信天翁喫茶記

 「鎮めの文化」は「自活力育成文化」・3・・ワビ・サビ文化は公界者が先導

   不安の時代の生活文化・・9                               「信天翁喫茶 入門 益荒男が茶の道」(山中直樹著、http://www.sophyrich.com/)

  ワビ・サビの喫茶文化を今日におよぶ発展の創造者たる武野紹鷗と千利休は公界(クカイ)の自由なノマドジー(開かれた世界に目を向けて移動し、開かれた他者との関係を拡げ続ける生き方をする)的な人たちだったのです。

  私の著書・「信天翁喫茶 入門 益荒男が茶の道」より、昨日に続く200ページに次のように解説しています。

 『皮屋で連歌師歌人の武野紹鷗は陰陽師、医師と交わり、ワビ・サビ喫茶の元祖として体に優しい自然体の美の所作と美的用の道具配置の陰陽カネワリを工夫して千利休に伝え、前衛的美意識へと発展させました。

 魚屋・千利休は自由な公界者の魂が生きていたが故に豊臣秀吉に命を奪われたと言えます。
 以後は次第に中央集権的権力によって「無縁」、「公界」の場は社会的に狭められ、自由な活動は不可能となり、卑賤視の運命が待ち構えていたのです(網野善彦)。

 都合が悪くなれば社会的な蔑視、卑賤視や差別による排除をしようとするのではなく、お互いを認め合って他者と向き合い、愉快な人間関係のみに礼儀作法が成り立つのではなく、お互いの違いの上に成り立つ心の絆・連帯が尊いのです。

 お互いの価値観による選択の自由を認め合った人間関係です。

 ノマトロジー時代への希望は再び自由な公界世界の到来です。
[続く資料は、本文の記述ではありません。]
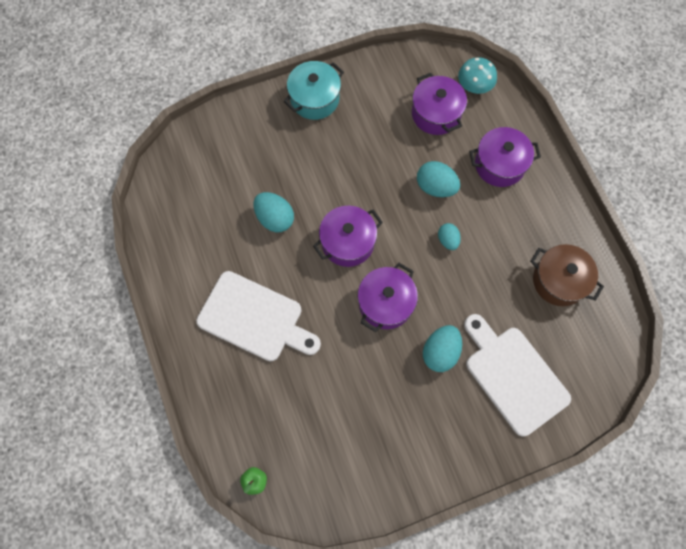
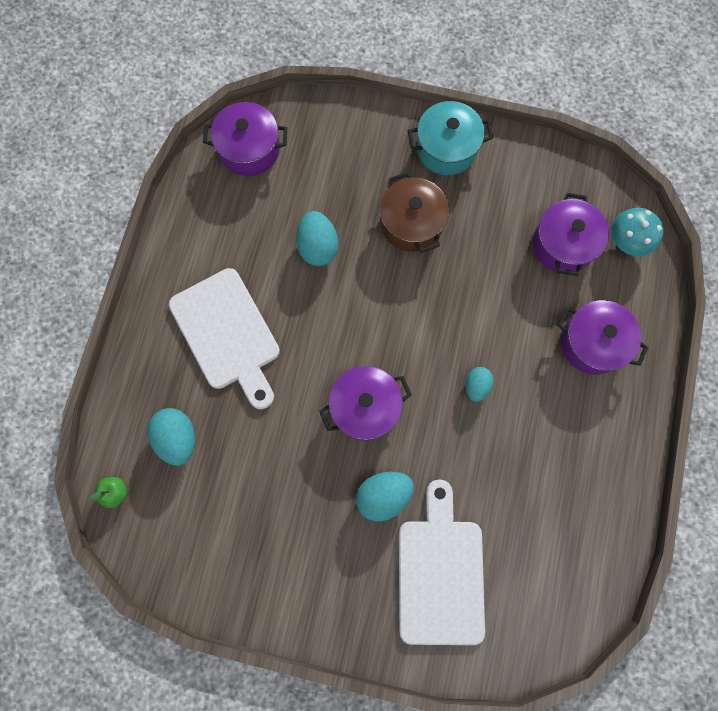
camera: 35 degrees right, 5 degrees up
purple pot [313,206,383,267] -> purple pot moved to [203,102,288,176]
turquoise egg [417,161,460,197] -> turquoise egg moved to [147,408,195,466]
brown pot [530,244,604,306] -> brown pot moved to [380,172,449,253]

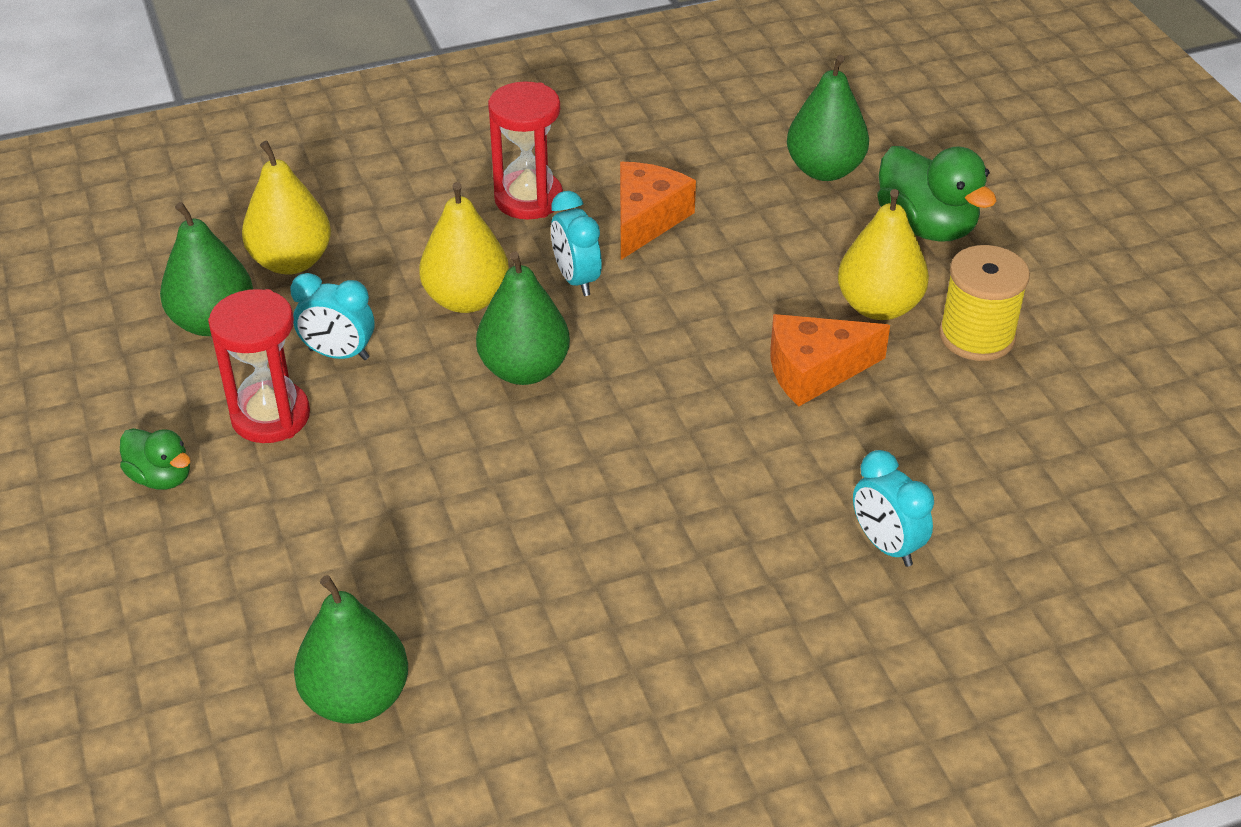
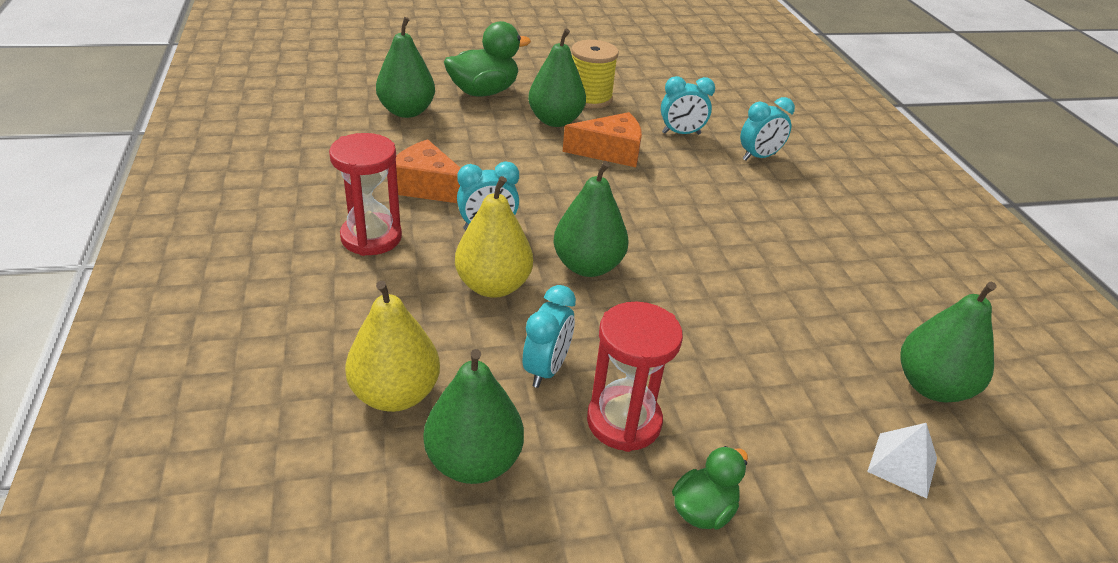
camera: 85 degrees left, 5 degrees down
orange cheese [771,314,890,406] -> orange cheese turned 90 degrees counterclockwise [562,112,642,167]
yellow pear [838,189,929,320] -> green pear [528,29,586,127]
none -> turquoise clock [661,76,715,135]
none -> white pyramid [867,423,937,499]

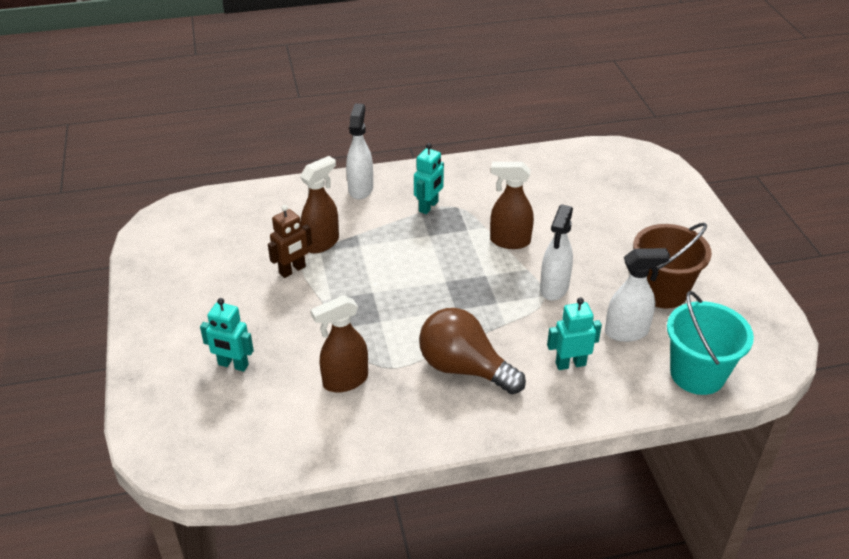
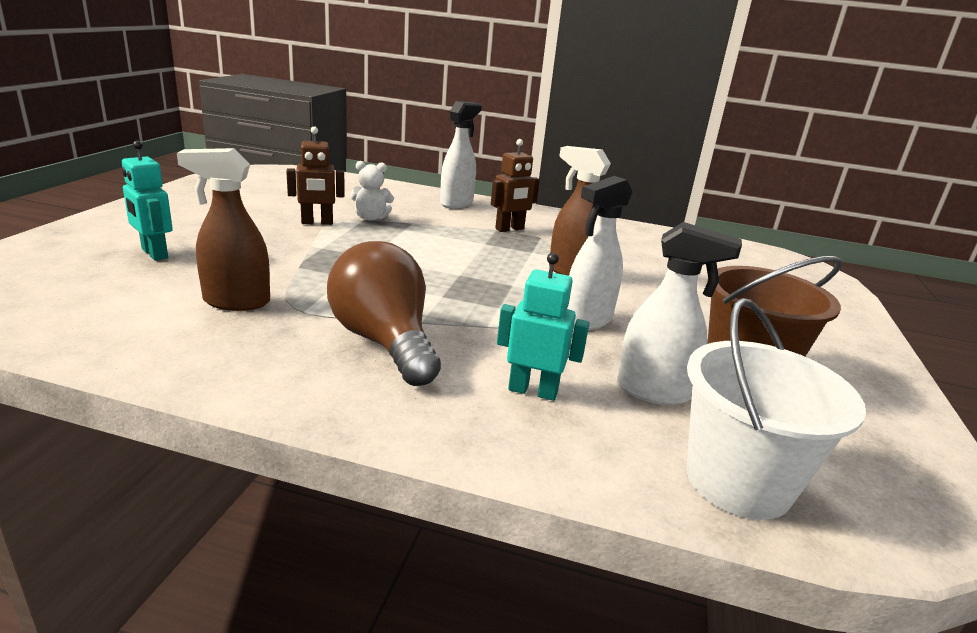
camera: 25 degrees right, 15 degrees down
brown spray bottle [300,156,339,253] -> white teddy bear [350,161,394,220]
turquoise robot [414,143,444,214] -> brown robot [491,139,540,232]
turquoise bucket [667,291,754,395] -> white bucket [687,298,866,520]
』

 陰陽カネワリによる喫茶の点前は、最小限の点前所作と美的用による「鎮め」の思想がキーとなっているのです。

 それ故に、ワビ・サビの喫茶文化は、鎮めの自活力育成を内包していると判ります。
 自由な公界者となるためには、自活力を持たなければなりません。

 迫りくるノマドジー時代では、自活力が必要条件となります。
 益荒男が茶の道から自活力を学びましょう。